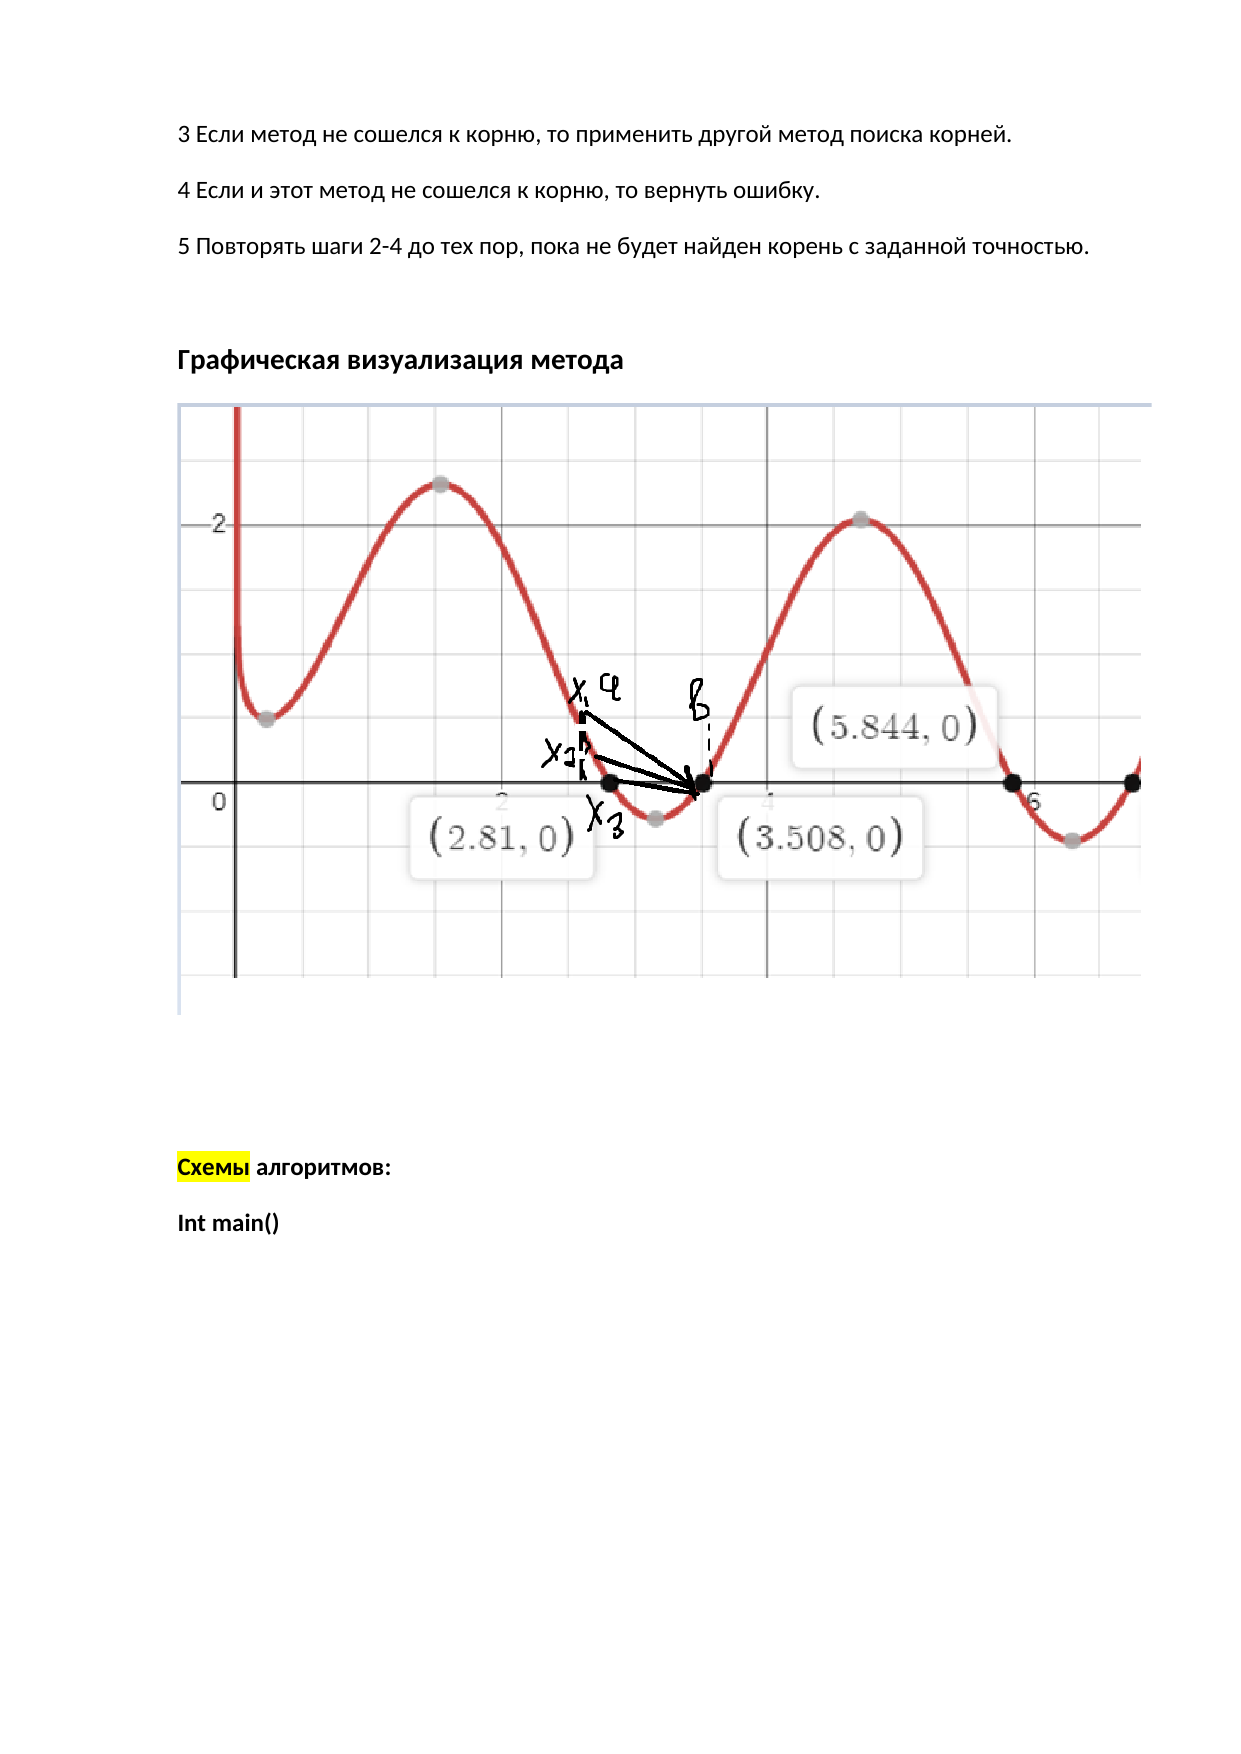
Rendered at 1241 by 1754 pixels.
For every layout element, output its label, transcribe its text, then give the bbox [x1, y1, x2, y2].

text Графическая визуализация метода [177, 341, 1152, 377]
text 5 Повторять шаги 2-4 до тех пор, пока не будет найден корень с заданной точностью. [177, 230, 1152, 260]
text 4 Если и этот метод не сошелся к корню, то вернуть ошибку. [177, 174, 1152, 204]
text 3 Если метод не сошелся к корню, то применить другой метод поиска корней. [177, 118, 1152, 149]
text Схемы алгоритмов: [250, 1151, 1152, 1182]
text Int main() [177, 1207, 1152, 1238]
picture [177, 403, 1152, 1015]
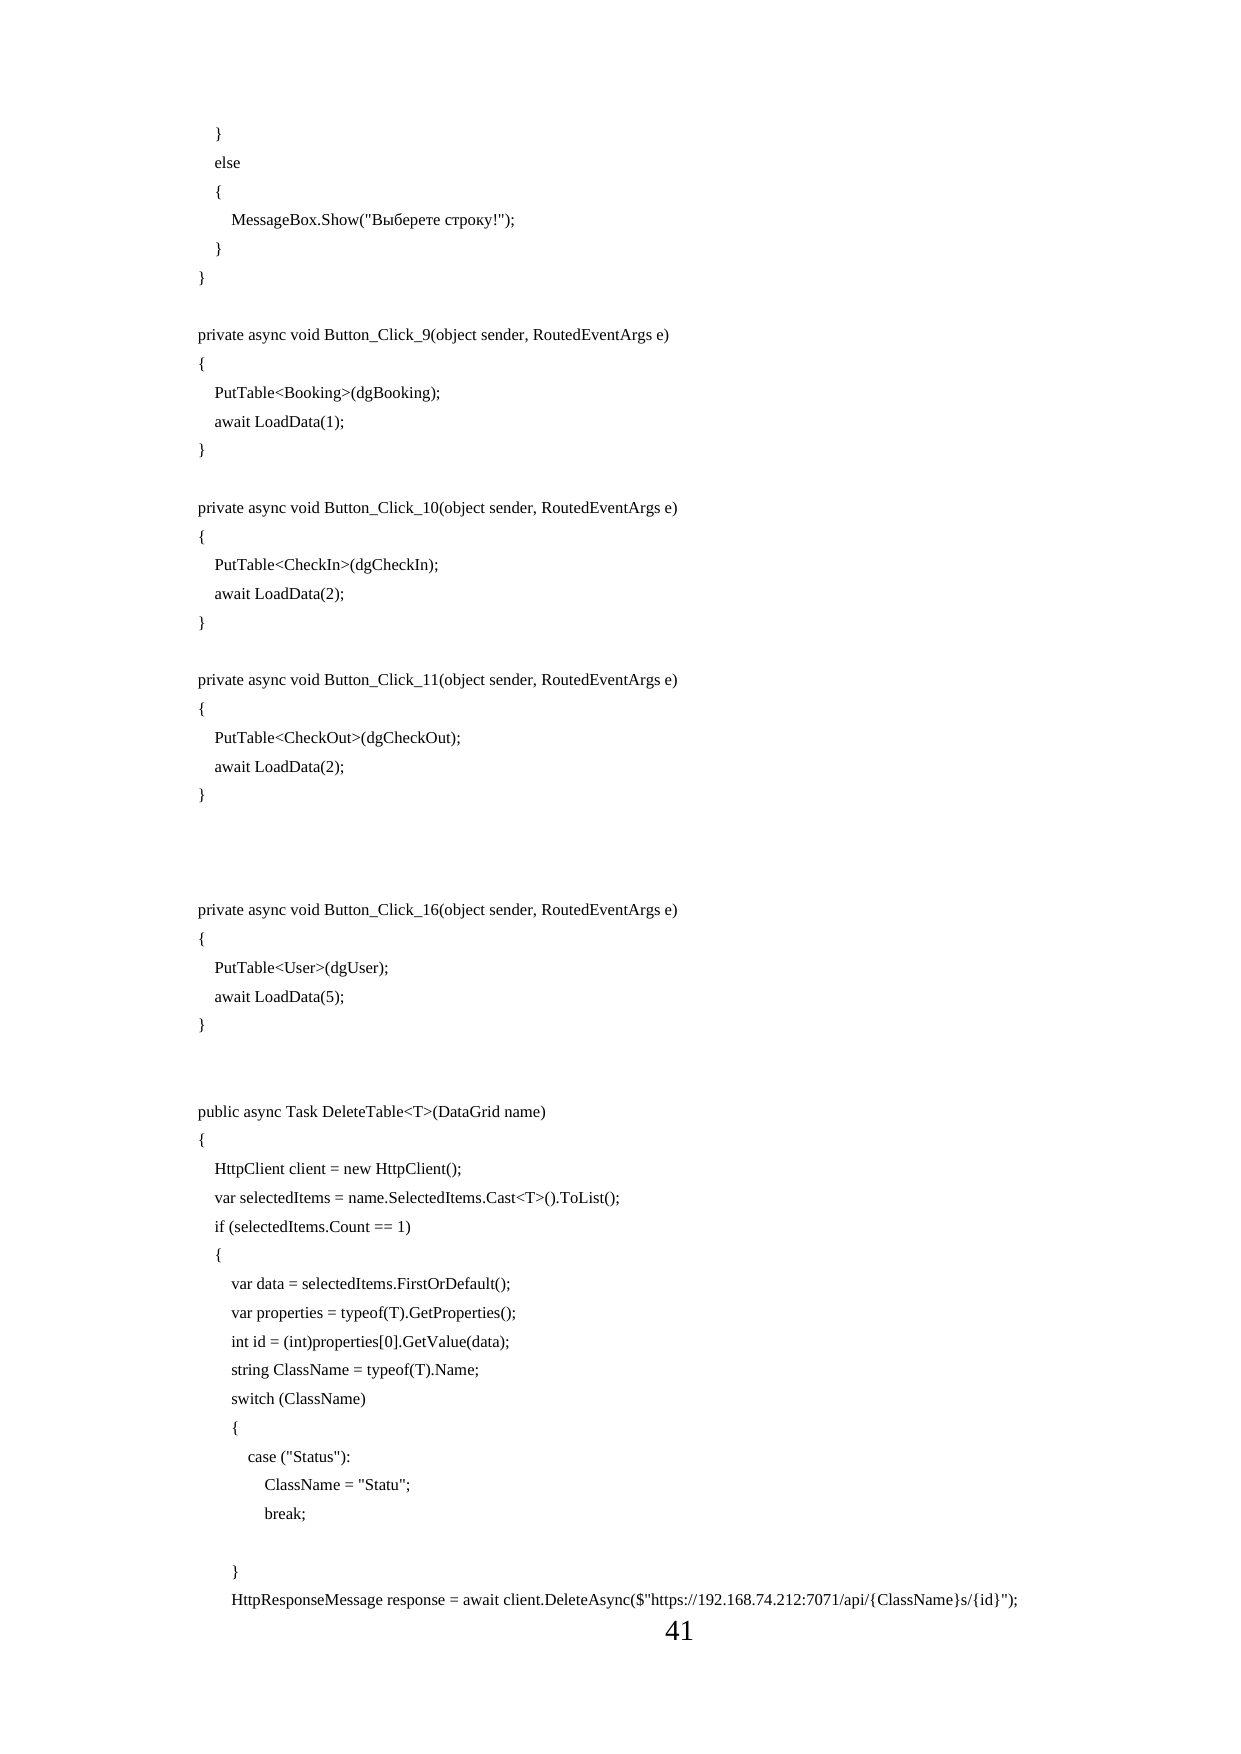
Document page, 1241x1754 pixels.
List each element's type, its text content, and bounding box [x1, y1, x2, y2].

text case ("Status"): [148, 1446, 1137, 1466]
text PutTable<User>(dgUser); [148, 958, 1137, 977]
text } [148, 1015, 1137, 1034]
text { [148, 699, 1137, 718]
text private async void Button_Click_10(object sender, RoutedEventArgs e) [148, 498, 1137, 517]
text { [148, 1130, 1137, 1149]
text } [148, 124, 1137, 143]
text private async void Button_Click_16(object sender, RoutedEventArgs e) [148, 900, 1137, 919]
text PutTable<Booking>(dgBooking); [148, 383, 1137, 402]
text var properties = typeof(T).GetProperties(); [148, 1303, 1137, 1322]
text await LoadData(2); [148, 584, 1137, 603]
text } [148, 613, 1137, 632]
text await LoadData(2); [148, 756, 1137, 776]
text } [148, 239, 1137, 258]
text await LoadData(1); [148, 411, 1137, 431]
text switch (ClassName) [148, 1389, 1137, 1408]
text else [148, 153, 1137, 172]
text MessageBox.Show("Выберете строку!"); [148, 210, 1137, 229]
text HttpResponseMessage response = await client.DeleteAsync($"https://192.168.74.212:7071/api/{ClassName}s/{id}"); [148, 1590, 1137, 1609]
text HttpClient client = new HttpClient(); [148, 1159, 1137, 1178]
text } [148, 268, 1137, 287]
text int id = (int)properties[0].GetValue(data); [148, 1331, 1137, 1351]
text private async void Button_Click_9(object sender, RoutedEventArgs e) [148, 325, 1137, 344]
text { [148, 929, 1137, 948]
text ClassName = "Statu"; [148, 1475, 1137, 1494]
text public async Task DeleteTable<T>(DataGrid name) [148, 1101, 1137, 1121]
text { [148, 1418, 1137, 1437]
text { [148, 181, 1137, 201]
text { [148, 1245, 1137, 1264]
text PutTable<CheckIn>(dgCheckIn); [148, 555, 1137, 574]
text var selectedItems = name.SelectedItems.Cast<T>().ToList(); [148, 1188, 1137, 1207]
text await LoadData(5); [148, 986, 1137, 1006]
text { [148, 526, 1137, 546]
text } [148, 440, 1137, 459]
text break; [148, 1504, 1137, 1523]
text { [148, 354, 1137, 373]
text string ClassName = typeof(T).Name; [148, 1360, 1137, 1379]
text } [148, 785, 1137, 804]
text if (selectedItems.Count == 1) [148, 1216, 1137, 1236]
text } [148, 1561, 1137, 1581]
text var data = selectedItems.FirstOrDefault(); [148, 1274, 1137, 1293]
text private async void Button_Click_11(object sender, RoutedEventArgs e) [148, 670, 1137, 689]
text PutTable<CheckOut>(dgCheckOut); [148, 728, 1137, 747]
■ ■ ■ ■ ■ ■ ■
## Problem details
Leave out the pictures and give the rest of the records again exactly.

## Answer for the task
Rendered at 1241 by 1754 pixels.
For every layout element, output its label, transcribe its text, then give the bbox [x1, y1, x2, y2].

text Графическая визуализация метода [177, 341, 1152, 377]
text 5 Повторять шаги 2-4 до тех пор, пока не будет найден корень с заданной точностью. [177, 230, 1152, 260]
text 4 Если и этот метод не сошелся к корню, то вернуть ошибку. [177, 174, 1152, 204]
text 3 Если метод не сошелся к корню, то применить другой метод поиска корней. [177, 118, 1152, 149]
text Схемы алгоритмов: [250, 1151, 1152, 1182]
text Int main() [177, 1207, 1152, 1238]
picture [177, 403, 1152, 1015]
Document page, 1241x1754 pixels.
List each element's type, its text content, and bounding box [x1, y1, x2, y2].

text case ("Status"): [148, 1446, 1137, 1466]
text PutTable<User>(dgUser); [148, 958, 1137, 977]
text } [148, 1015, 1137, 1034]
text { [148, 699, 1137, 718]
text private async void Button_Click_10(object sender, RoutedEventArgs e) [148, 498, 1137, 517]
text { [148, 1130, 1137, 1149]
text } [148, 124, 1137, 143]
text private async void Button_Click_16(object sender, RoutedEventArgs e) [148, 900, 1137, 919]
text PutTable<Booking>(dgBooking); [148, 383, 1137, 402]
text var properties = typeof(T).GetProperties(); [148, 1303, 1137, 1322]
text await LoadData(2); [148, 584, 1137, 603]
text } [148, 613, 1137, 632]
text await LoadData(2); [148, 756, 1137, 776]
text } [148, 239, 1137, 258]
text await LoadData(1); [148, 411, 1137, 431]
text switch (ClassName) [148, 1389, 1137, 1408]
text else [148, 153, 1137, 172]
text MessageBox.Show("Выберете строку!"); [148, 210, 1137, 229]
text HttpResponseMessage response = await client.DeleteAsync($"https://192.168.74.212:7071/api/{ClassName}s/{id}"); [148, 1590, 1137, 1609]
text HttpClient client = new HttpClient(); [148, 1159, 1137, 1178]
text } [148, 268, 1137, 287]
text int id = (int)properties[0].GetValue(data); [148, 1331, 1137, 1351]
text private async void Button_Click_9(object sender, RoutedEventArgs e) [148, 325, 1137, 344]
text { [148, 929, 1137, 948]
text ClassName = "Statu"; [148, 1475, 1137, 1494]
text public async Task DeleteTable<T>(DataGrid name) [148, 1101, 1137, 1121]
text { [148, 1418, 1137, 1437]
text { [148, 181, 1137, 201]
text { [148, 1245, 1137, 1264]
text PutTable<CheckIn>(dgCheckIn); [148, 555, 1137, 574]
text var selectedItems = name.SelectedItems.Cast<T>().ToList(); [148, 1188, 1137, 1207]
text await LoadData(5); [148, 986, 1137, 1006]
text { [148, 526, 1137, 546]
text } [148, 440, 1137, 459]
text break; [148, 1504, 1137, 1523]
text { [148, 354, 1137, 373]
text string ClassName = typeof(T).Name; [148, 1360, 1137, 1379]
text } [148, 785, 1137, 804]
text if (selectedItems.Count == 1) [148, 1216, 1137, 1236]
text } [148, 1561, 1137, 1581]
text var data = selectedItems.FirstOrDefault(); [148, 1274, 1137, 1293]
text private async void Button_Click_11(object sender, RoutedEventArgs e) [148, 670, 1137, 689]
text PutTable<CheckOut>(dgCheckOut); [148, 728, 1137, 747]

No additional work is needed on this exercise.